**TO DO**
Lay out the lines of the records as a JSON list of strings, one string per line and no blank lines, starting at the line that contains "-> By creating" and ending with the last line of the records. Leave the pictures out of the answer.

**DATA FOR ANALYSIS**
━━━━

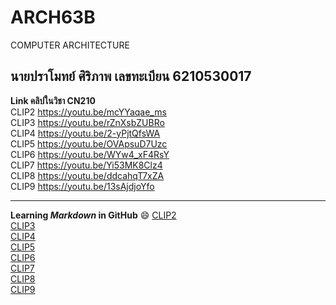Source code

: # ARCH63B
COMPUTER ARCHITECTURE  

นายปราโมทย์ ศิริภาพ  เลขทะเบียน 6210530017
----------------------------

**Link คลิปในวิชา CN210**  
CLIP2 https://youtu.be/mcYYaqae_ms  
CLIP3 https://youtu.be/rZnXsbZUBRo  
CLIP4 https://youtu.be/2-yPjtQfsWA  
CLIP5 https://youtu.be/OVApsuD7Uzc  
CLIP6 https://youtu.be/WYw4_xF4RsY  
CLIP7 https://youtu.be/Yi53MK8Clz4  
CLIP8 https://youtu.be/ddcahqT7xZA  
CLIP9 https://youtu.be/13sAjdjoYfo

----------------------------------
**Learning _Markdown_ in GitHub**  :smile:
[CLIP2](https://youtu.be/mcYYaqae_ms)  
[CLIP3](https://youtu.be/rZnXsbZUBRo)  
[CLIP4](https://youtu.be/2-yPjtQfsWA)  
[CLIP5](https://youtu.be/OVApsuD7Uzc)  
[CLIP6](https://youtu.be/WYw4_xF4RsY)  
[CLIP7](https://youtu.be/Yi53MK8Clz4)  
[CLIP8](https://youtu.be/ddcahqT7xZA)  
[CLIP9](https://youtu.be/13sAjdjoYfo)  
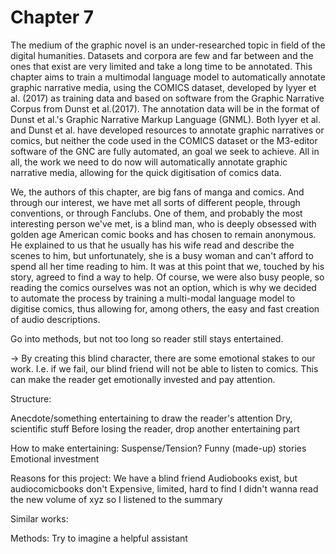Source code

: # Chapter 7

The medium of the graphic novel is an under-researched topic in field of the digital humanities. Datasets and corpora are few and far between and the ones that exist are very limited and take a long time to be annotated. This chapter aims to train a multimodal language model to automatically annotate graphic narrative media, using the COMICS dataset, developed by Iyyer et al. (2017) as training data and based on software from the Graphic Narrative Corpus from Dunst et al.(2017). The annotation data will be in the format of Dunst et al.'s Graphic Narrative Markup Language (GNML). Both Iyyer et al. and Dunst et al. have developed resources to annotate graphic narratives or comics, but neither the code used in the COMICS dataset or the M3-editor software of the GNC are fully automated, an goal we seek to achieve. All in all, the work we need to do now will automatically annotate graphic narrative media, allowing for the quick digitisation of comics data.

We, the authors of this chapter, are big fans of manga and comics. And through our interest, we have met all sorts of different people, through conventions, or through Fanclubs. One of them, and probably the most interesting person we've met, is a blind man, who is deeply obsessed with golden age American comic books and has chosen to remain anonymous. He explained to us that he usually has his wife read and describe the scenes to him, but unfortunately, she is a busy woman and can't afford to spend all her time reading to him. It was at this point that we, touched by his story, agreed to find a way to help. Of course, we were also busy people, so reading the comics ourselves was not an option, which is why we decided to automate the process by training a multi-modal language model to digitise comics, thus allowing for, among others, the easy and fast creation of audio descriptions.

Go into methods, but not too long so reader still stays entertained.

-> By creating this blind character, there are some emotional stakes to our work. I.e. if we fail, our blind friend will not be able to listen to comics. This can make the reader get emotionally invested and pay attention.


Structure:

Anecdote/something entertaining to draw the reader's attention
Dry, scientific stuff
Before losing the reader, drop another entertaining part

How to make entertaining:
Suspense/Tension?
Funny (made-up) stories
Emotional investment 


Reasons for this project:
We have a blind friend
Audiobooks exist, but audiocomicbooks don't
Expensive, limited, hard to find
I didn't wanna read the new volume of xyz so I listened to the summary

Similar works:

Methods:
Try to imagine a helpful assistant

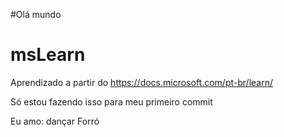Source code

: #Olá mundo

# msLearn
Aprendizado a partir do https://docs.microsoft.com/pt-br/learn/

Só estou fazendo isso para meu primeiro commit

Eu amo: dançar Forró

━━━━

**TASK RESPONSE**
[
  "-> By creating this blind character, there are some emotional stakes to our work. I.e. if we fail, our blind friend will not be able to listen to comics. This can make the reader get emotionally invested and pay attention.",
  "Structure:",
  "Anecdote/something entertaining to draw the reader's attention",
  "Dry, scientific stuff",
  "Before losing the reader, drop another entertaining part",
  "How to make entertaining:",
  "Suspense/Tension?",
  "Funny (made-up) stories",
  "Emotional investment ",
  "Reasons for this project:",
  "We have a blind friend",
  "Audiobooks exist, but audiocomicbooks don't",
  "Expensive, limited, hard to find",
  "I didn't wanna read the new volume of xyz so I listened to the summary",
  "Similar works:",
  "Methods:",
  "Try to imagine a helpful assistant",
  "Source code",
  ": #Olá mundo",
  "# msLearn",
  "Aprendizado a partir do https://docs.microsoft.com/pt-br/learn/",
  "Só estou fazendo isso para meu primeiro commit",
  "Eu amo: dançar Forró"
]